The notion of completeness and downward-closedness of MultiIndexSet instances is now distinguished. Prior to this commit, the notion of completeness was confused with the notion of downward-closedness (prior: "lexicographically complete"). Completeness is defined with respect to a particular polynomial degree and lp-degree, such that all indices satisfy the lp-norm condition. Downward-closedness, on the other hand, is defined for a multi-index set that does not contain lexicographical "holes", without any reference to a particular polynomial degree and lp-degree.

This distinction is reflected by two properties: is_complete (completeness check) and is_downward_closed (downward-closedness check). The property is_complete is already in the code base prior to this commit, but was a misnomer as it actually checked for downward-closedness/lexicographically complete. These properties are lazily evaluated.

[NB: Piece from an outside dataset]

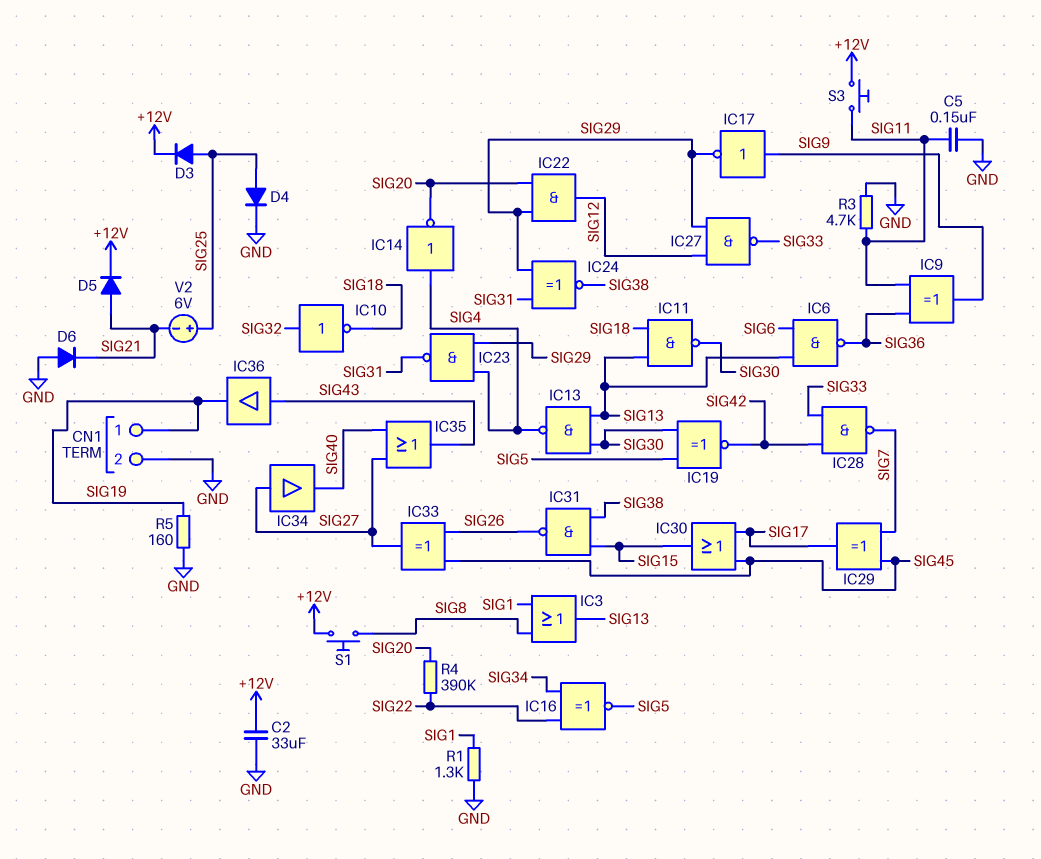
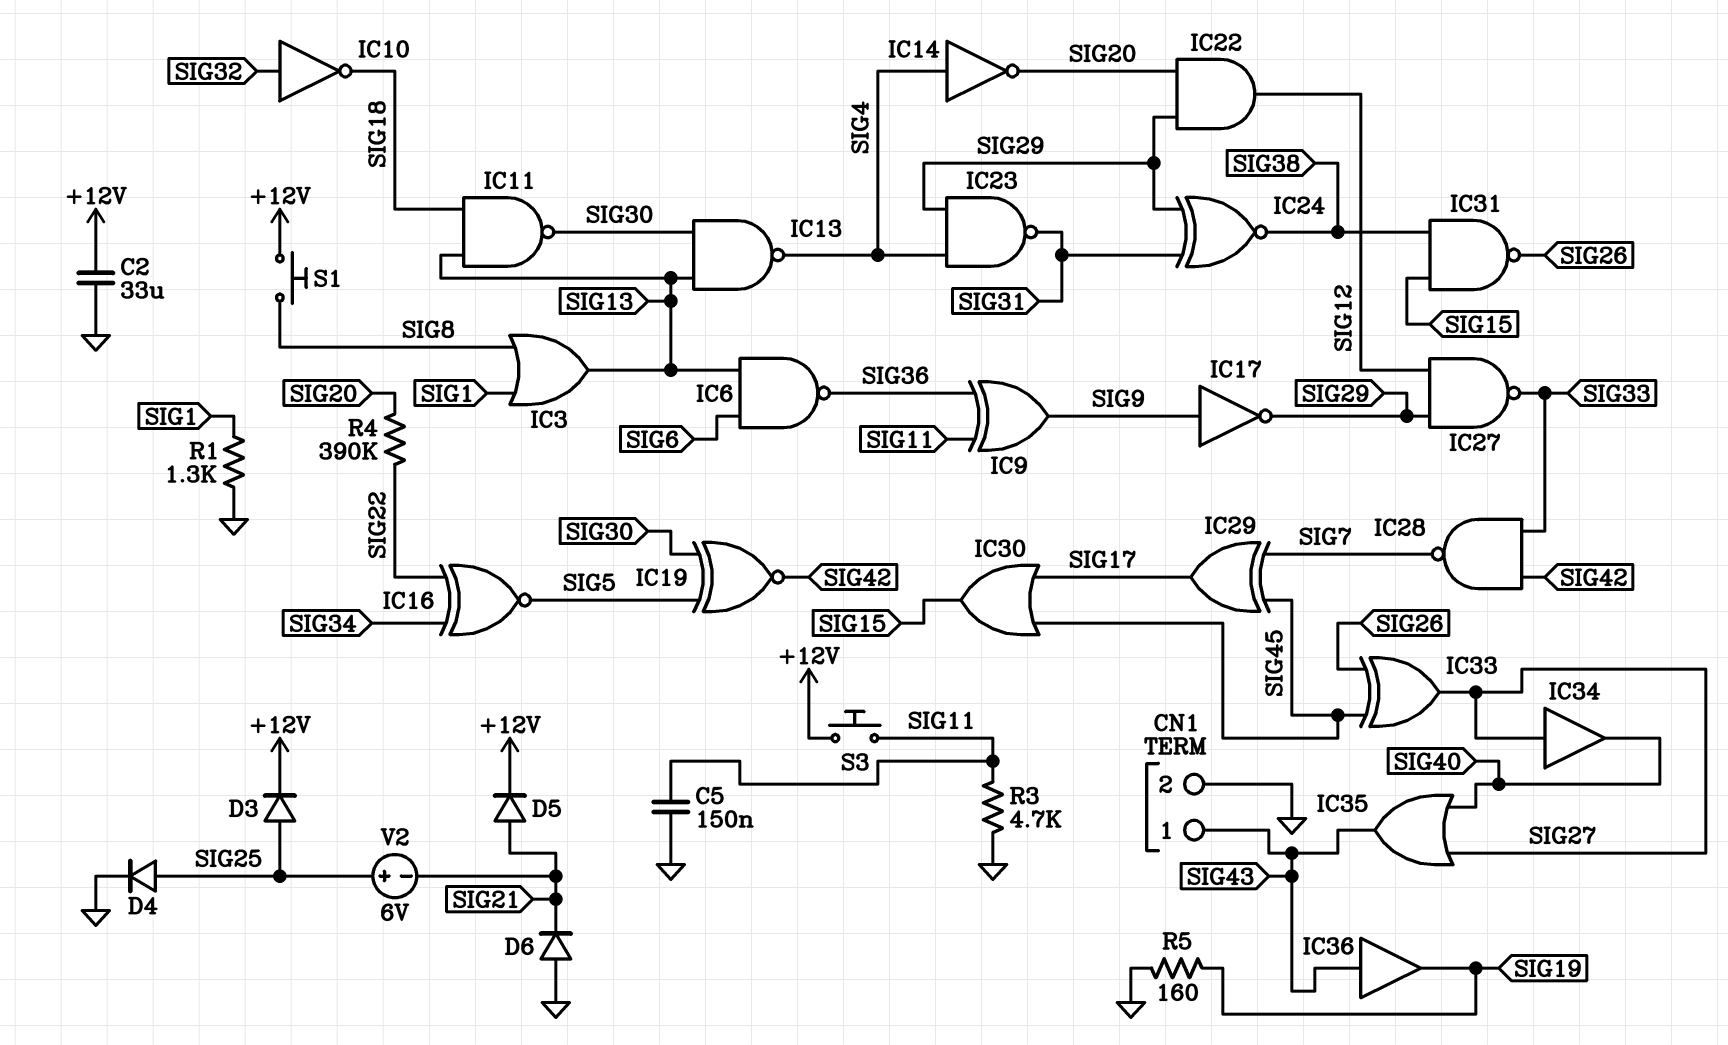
CN1 pin 1: SIG19 -> SIG43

This commit should resolve Issue #105 (closed).

Several additional changes:

  • The utility function minterpy.core.utils.is_lexicographically_complete() is now renamed to minterpy.core.utils.is_downward_closed() to be consistent with how it is used in the MultiIndexSet property.
  • The utility function minterpy.core.utils.is_complete() is introduced for exclusively checking for completeness. The current implementation is memory intensive because it must create the whole complete set for comparison. However, this property is not crucial for Minterpy as a whole because only downward-closedness is required (say, in DDS).
  • Relevant occurences of is_complete are replaced with is_downward_closed across the code base.
  • The test suite is extended to include the tests related to the utility functions as well as the new properties.
  • The in-code documentation for the utility functions as well as the properties is updated.